Sehr schlechte Beratung

Die Qualität der Beratung erwies sich bei dem Test in vielen Fällen als verheerend. „Die Berater ließen kaum einen Fehler aus, und häufig machten sie auch gleich mehrere“, sagte Finanztest-Chef Landwehr am Dienstag. So hätten in jedem fünften Fall die Kunden zwölf Jahre auf das Geld für die Immobilie warten müssen, obwohl sie doch eigentlich  bereits nach zehn Jahren bauen wollten. Manche hätten auch erst nach 15 Jahren Geld erhalten. „Ein Mitarbeiter der LBS Rheinland-Pfalz versuchte einem Kunden sogar einen Vertrag anzudrehen, in den dieser bis zum Jahr 2039 einzahlen müsste. Dabei wollte er doch schon 15 Jahre vorher bauen.“ 

Grund für derartige  Verzögerungen: Die Berater versuchen häufig, den Kunden Verträge mit großen Bausparsummen anzudrehen. Denn nach deren Höhe richtet sich die Abschlussgebühr.

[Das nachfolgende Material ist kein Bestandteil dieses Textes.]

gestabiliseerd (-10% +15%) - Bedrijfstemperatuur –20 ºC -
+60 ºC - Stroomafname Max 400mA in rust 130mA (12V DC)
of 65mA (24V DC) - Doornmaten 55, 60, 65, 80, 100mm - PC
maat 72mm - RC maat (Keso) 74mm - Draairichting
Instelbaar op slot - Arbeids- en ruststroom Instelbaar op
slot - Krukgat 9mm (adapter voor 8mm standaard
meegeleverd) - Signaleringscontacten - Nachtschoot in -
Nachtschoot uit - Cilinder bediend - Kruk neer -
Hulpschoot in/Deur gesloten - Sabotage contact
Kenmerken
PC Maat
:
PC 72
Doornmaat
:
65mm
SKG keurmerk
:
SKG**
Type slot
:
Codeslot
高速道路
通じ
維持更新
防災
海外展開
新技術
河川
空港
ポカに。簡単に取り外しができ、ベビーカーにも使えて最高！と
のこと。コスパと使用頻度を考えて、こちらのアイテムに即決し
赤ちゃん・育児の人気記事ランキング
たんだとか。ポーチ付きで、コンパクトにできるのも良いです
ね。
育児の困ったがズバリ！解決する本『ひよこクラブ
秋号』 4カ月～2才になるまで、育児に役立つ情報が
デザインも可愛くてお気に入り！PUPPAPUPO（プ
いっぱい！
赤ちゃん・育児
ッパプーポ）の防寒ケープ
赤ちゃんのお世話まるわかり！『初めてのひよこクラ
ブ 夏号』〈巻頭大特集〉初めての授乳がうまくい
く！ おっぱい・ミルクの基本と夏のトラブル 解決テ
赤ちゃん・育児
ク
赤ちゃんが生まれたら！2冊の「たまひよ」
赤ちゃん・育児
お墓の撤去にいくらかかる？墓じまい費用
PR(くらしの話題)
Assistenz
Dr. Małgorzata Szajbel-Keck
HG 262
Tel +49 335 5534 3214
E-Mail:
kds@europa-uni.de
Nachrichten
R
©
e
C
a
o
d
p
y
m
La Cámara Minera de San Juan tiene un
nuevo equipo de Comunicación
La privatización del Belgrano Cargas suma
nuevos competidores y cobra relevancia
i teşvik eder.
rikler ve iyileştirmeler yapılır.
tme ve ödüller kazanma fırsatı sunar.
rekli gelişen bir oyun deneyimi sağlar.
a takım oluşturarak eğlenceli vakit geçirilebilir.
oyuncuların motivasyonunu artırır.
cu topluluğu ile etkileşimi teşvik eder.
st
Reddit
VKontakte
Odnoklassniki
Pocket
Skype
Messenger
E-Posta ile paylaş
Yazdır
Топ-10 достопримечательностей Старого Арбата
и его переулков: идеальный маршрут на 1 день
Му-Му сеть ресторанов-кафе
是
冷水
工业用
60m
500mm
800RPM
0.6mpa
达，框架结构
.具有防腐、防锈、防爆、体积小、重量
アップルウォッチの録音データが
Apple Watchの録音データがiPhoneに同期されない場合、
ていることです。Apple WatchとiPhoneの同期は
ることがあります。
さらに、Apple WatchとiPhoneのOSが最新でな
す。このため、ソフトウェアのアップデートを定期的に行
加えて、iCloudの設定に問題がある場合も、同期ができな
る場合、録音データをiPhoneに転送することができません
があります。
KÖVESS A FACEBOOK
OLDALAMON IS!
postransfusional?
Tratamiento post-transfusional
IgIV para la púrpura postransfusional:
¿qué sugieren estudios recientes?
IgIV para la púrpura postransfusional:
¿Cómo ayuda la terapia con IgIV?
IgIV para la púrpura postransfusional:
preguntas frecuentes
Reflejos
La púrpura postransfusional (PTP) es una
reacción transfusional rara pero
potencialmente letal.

Einige Berater wollten die Kunden auch viel zu viel sparen lassen. An anderer Stelle hätten die Testkunden die Darlehen in „absurd hohen Raten“ zurückzahlen müssen, berichteten die Verbraucherschützer. So bot die Bausparkasse Mainz einem Tester ein Darlehen zum Minizins von 1,44 Prozent an. Dies hätte er jedoch innerhalb von vier Jahren in Monatsraten von mehr als 1.500 Euro zurückzahlen müssen – bei einem Netto-Einkommen von 2.200 Euro.

Auch die Dokumentation der Beratung ist häufig mangelhaft. In mehreren Fällen erhielten die Testkunden nur vollgekritzelte Schmierzettel. Andere Bausparkassen nutzten zwar die übliche Software, blendeten bei den Ausdrucken dann aber die Angaben zu Gebühren einfach aus. Mitunter bekamen die Kunden auch keine Spar- und Tilgungspläne mit auf den Weg. Fehlen derartige Informationen, ist es für Verbraucher nahezu unmöglich, die Offerten verschiedener Anbieter miteinander zu vergleichen.

Fazit der Warentester: An der Aufgabe, für den Kunden ein optimales Angebot zu erstellen, scheitern viele Bausparkassen. Verbraucher, die einen schlechten Vertrag unterschreiben, zahlten oft tausende Euro zu viel oder müssten ihren Immobilien-Kauf um Jahre verschieben.